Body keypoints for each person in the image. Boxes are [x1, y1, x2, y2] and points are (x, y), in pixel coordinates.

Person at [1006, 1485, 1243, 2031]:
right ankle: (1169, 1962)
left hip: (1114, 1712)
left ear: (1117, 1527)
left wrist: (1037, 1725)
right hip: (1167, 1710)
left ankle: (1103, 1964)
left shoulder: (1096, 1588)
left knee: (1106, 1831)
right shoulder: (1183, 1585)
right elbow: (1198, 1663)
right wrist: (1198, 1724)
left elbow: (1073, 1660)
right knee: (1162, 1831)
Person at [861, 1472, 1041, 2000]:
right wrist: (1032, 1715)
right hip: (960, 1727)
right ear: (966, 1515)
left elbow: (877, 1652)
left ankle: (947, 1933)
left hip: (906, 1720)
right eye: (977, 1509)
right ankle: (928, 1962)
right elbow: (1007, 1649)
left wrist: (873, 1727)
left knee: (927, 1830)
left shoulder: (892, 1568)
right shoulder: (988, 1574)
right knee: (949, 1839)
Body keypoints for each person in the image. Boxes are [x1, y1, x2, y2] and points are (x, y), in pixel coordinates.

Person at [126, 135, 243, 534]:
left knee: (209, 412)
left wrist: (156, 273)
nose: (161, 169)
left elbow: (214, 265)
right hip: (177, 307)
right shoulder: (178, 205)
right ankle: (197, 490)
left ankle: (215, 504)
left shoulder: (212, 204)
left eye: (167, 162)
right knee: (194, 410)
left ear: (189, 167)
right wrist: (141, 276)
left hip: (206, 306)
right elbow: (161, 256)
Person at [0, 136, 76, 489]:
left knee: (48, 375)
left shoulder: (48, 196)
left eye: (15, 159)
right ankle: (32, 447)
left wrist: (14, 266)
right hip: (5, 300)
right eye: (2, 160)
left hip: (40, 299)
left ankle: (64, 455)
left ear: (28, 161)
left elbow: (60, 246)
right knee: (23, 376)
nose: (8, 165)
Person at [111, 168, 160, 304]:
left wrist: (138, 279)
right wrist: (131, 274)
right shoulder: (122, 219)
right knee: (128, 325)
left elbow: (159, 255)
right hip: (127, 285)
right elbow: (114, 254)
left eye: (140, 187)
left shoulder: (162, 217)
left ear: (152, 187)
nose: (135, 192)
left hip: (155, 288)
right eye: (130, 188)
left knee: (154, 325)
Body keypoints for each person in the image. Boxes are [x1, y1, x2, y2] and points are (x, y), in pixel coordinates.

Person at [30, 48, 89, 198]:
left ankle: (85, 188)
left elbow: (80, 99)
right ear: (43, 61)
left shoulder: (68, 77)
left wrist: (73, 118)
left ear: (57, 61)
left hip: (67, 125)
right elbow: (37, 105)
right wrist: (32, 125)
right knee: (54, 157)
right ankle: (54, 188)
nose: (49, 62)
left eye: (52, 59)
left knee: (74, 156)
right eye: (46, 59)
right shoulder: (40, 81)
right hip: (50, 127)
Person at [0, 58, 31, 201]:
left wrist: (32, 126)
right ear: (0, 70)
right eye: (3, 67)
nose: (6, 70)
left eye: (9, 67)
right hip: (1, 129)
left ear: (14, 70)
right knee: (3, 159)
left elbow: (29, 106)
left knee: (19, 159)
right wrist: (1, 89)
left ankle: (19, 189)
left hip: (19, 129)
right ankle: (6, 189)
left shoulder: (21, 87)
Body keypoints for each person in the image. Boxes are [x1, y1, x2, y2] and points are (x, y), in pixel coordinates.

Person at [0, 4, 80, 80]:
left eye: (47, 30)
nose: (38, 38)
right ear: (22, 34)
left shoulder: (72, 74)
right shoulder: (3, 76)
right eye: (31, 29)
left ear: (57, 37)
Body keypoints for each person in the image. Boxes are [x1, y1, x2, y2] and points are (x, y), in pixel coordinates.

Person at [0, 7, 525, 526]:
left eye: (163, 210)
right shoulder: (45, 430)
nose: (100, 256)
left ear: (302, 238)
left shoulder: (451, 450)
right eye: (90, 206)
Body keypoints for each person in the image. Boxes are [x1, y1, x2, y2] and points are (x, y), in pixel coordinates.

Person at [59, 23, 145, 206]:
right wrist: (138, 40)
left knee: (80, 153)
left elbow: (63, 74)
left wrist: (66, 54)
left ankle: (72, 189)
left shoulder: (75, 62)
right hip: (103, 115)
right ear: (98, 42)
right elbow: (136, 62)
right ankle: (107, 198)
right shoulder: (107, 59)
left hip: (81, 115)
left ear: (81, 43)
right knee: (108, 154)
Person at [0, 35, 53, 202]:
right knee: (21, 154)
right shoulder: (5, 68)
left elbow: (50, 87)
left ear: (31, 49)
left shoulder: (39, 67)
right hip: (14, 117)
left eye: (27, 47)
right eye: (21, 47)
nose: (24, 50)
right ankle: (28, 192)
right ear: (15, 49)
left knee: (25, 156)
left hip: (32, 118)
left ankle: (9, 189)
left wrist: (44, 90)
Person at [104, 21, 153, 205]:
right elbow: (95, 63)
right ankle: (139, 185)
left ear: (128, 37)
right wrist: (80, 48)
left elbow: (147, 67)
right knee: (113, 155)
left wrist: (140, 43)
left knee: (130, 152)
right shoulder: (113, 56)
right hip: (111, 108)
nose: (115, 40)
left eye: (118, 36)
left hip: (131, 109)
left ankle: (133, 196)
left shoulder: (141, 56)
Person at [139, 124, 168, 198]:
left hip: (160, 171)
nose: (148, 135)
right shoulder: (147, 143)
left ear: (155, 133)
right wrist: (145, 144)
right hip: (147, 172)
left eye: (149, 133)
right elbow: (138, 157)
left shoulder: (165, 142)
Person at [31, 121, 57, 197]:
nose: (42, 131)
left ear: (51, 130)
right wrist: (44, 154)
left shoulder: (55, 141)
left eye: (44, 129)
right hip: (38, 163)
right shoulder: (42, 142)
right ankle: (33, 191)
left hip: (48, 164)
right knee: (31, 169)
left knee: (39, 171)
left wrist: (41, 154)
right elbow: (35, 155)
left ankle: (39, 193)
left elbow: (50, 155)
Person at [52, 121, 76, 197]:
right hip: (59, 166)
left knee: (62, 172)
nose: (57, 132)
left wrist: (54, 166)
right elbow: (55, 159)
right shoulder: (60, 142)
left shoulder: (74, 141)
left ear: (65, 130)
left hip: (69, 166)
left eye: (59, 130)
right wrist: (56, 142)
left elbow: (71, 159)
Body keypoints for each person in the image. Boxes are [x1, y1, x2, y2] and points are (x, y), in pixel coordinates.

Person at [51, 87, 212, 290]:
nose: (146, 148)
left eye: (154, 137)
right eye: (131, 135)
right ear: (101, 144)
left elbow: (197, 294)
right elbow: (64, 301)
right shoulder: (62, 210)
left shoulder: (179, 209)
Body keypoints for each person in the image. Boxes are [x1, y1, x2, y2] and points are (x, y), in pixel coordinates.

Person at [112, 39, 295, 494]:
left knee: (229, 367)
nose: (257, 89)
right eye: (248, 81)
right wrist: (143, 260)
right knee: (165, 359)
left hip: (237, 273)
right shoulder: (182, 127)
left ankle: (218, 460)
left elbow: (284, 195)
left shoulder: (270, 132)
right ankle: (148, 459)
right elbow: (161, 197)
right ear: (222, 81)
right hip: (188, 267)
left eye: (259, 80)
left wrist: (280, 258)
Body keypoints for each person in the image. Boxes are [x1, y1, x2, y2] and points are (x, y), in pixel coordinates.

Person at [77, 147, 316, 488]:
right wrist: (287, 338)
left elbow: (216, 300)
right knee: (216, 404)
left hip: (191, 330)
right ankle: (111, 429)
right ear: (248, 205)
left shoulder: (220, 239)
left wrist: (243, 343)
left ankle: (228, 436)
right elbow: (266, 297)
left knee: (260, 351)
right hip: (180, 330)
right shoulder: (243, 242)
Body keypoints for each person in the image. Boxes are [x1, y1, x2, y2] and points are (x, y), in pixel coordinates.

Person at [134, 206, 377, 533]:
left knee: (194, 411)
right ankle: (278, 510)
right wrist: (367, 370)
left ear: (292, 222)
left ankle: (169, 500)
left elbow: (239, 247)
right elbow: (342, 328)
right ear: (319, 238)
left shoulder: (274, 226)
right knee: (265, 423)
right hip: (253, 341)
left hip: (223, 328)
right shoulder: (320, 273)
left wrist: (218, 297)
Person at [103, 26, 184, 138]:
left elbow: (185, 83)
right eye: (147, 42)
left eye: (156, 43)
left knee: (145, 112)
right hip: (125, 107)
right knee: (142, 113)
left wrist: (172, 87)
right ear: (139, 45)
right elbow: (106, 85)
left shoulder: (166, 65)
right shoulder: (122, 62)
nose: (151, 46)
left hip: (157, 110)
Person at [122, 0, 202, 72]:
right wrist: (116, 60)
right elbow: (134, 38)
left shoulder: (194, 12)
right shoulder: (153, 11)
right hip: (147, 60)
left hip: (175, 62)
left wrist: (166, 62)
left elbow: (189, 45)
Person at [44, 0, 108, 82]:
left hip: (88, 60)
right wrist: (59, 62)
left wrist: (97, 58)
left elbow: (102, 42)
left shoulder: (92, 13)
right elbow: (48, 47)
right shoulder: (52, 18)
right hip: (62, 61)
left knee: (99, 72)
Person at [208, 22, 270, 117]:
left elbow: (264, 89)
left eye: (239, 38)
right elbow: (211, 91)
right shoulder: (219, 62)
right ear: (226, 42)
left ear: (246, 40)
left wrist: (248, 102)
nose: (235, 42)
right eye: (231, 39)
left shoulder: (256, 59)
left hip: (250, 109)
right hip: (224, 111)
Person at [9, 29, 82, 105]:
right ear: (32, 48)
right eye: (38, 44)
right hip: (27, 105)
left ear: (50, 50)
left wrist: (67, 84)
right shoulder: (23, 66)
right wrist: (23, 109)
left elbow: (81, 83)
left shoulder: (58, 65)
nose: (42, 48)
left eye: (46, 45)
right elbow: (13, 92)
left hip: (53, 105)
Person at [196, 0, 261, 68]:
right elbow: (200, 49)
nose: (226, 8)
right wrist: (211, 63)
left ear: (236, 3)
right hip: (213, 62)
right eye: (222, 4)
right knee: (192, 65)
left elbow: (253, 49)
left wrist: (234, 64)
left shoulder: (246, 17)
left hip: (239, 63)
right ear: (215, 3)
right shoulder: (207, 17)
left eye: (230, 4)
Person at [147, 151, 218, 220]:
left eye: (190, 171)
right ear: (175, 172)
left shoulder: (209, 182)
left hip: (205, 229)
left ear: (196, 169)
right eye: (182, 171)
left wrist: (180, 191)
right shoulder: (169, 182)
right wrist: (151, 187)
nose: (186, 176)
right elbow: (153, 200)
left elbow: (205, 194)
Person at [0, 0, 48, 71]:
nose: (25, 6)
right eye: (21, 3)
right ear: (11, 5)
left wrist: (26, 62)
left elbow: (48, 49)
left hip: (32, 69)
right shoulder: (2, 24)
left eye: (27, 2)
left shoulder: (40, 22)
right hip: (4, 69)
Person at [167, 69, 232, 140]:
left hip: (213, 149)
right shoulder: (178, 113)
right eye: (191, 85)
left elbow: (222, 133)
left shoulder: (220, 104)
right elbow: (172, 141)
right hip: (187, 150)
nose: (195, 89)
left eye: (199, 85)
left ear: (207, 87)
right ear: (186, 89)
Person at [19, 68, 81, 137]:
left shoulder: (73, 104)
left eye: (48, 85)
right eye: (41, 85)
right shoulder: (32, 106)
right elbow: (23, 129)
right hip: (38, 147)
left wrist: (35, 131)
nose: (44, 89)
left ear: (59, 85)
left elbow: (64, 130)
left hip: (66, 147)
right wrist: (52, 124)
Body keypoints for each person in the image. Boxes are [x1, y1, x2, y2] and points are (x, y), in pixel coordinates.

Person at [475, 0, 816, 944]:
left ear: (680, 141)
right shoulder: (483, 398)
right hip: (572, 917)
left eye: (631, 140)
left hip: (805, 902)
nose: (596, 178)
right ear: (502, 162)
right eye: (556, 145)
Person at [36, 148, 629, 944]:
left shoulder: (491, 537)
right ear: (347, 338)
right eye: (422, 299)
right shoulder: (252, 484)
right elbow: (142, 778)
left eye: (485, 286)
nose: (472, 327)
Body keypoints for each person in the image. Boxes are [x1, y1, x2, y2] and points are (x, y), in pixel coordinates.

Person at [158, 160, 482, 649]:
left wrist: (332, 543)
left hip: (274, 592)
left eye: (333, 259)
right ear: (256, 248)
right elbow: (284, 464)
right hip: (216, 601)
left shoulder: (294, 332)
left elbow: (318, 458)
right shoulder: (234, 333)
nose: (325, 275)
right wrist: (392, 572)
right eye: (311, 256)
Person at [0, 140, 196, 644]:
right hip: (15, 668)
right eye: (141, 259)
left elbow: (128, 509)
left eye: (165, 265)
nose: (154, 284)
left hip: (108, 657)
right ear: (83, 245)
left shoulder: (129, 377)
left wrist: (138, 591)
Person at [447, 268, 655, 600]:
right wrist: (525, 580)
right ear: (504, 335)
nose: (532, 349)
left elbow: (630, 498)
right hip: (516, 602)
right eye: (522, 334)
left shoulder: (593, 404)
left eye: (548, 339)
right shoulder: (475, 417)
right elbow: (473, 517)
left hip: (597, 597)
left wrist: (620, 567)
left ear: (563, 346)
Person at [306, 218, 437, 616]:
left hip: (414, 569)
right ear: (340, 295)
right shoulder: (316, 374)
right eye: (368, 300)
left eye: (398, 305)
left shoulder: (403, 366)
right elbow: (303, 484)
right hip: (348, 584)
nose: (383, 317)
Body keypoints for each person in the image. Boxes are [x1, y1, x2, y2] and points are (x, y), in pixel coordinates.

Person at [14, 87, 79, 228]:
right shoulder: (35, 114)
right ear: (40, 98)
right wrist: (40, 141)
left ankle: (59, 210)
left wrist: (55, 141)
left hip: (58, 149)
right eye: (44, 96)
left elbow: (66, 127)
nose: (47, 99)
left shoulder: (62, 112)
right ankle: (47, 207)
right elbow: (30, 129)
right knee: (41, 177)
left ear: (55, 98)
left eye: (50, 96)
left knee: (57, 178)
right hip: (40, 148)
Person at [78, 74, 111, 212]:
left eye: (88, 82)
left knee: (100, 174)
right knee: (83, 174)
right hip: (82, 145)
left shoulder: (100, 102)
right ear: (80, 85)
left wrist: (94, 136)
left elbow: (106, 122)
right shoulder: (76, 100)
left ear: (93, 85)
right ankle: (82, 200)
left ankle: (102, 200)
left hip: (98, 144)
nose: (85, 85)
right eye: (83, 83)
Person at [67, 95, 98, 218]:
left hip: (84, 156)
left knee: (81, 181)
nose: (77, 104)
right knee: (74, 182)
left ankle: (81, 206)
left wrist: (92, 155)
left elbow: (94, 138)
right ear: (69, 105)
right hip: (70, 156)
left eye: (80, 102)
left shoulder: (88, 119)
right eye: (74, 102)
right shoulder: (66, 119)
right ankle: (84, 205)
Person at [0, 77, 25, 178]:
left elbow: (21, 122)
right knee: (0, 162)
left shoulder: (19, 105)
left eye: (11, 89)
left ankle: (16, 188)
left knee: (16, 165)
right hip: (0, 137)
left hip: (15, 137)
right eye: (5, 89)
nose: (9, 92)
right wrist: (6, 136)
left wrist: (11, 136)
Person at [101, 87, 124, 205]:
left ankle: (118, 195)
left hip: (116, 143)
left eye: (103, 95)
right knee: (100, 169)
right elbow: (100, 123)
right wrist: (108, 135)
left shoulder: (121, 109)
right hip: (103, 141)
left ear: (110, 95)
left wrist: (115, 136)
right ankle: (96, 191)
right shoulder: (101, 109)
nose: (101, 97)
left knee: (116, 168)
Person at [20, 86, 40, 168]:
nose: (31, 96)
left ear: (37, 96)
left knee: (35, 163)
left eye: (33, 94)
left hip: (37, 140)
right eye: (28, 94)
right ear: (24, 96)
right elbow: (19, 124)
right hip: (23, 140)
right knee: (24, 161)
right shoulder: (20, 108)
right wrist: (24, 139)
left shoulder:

• What is needed
Please copy, exactly and with nothing else, the lines above beginning at the line that has "left shoulder: (403, 366)" and ending with the line that has "right hip: (40, 148)".

• Finished exercise
left shoulder: (403, 366)
right elbow: (303, 484)
right hip: (348, 584)
nose: (383, 317)
Body keypoints for each person in the image. Boxes are [x1, y1, x2, y2] and points are (x, y), in pixel coordinates.

Person at [14, 87, 79, 228]:
right shoulder: (35, 114)
right ear: (40, 98)
right wrist: (40, 141)
left ankle: (59, 210)
left wrist: (55, 141)
left hip: (58, 149)
right eye: (44, 96)
left elbow: (66, 127)
nose: (47, 99)
left shoulder: (62, 112)
right ankle: (47, 207)
right elbow: (30, 129)
right knee: (41, 177)
left ear: (55, 98)
left eye: (50, 96)
left knee: (57, 178)
right hip: (40, 148)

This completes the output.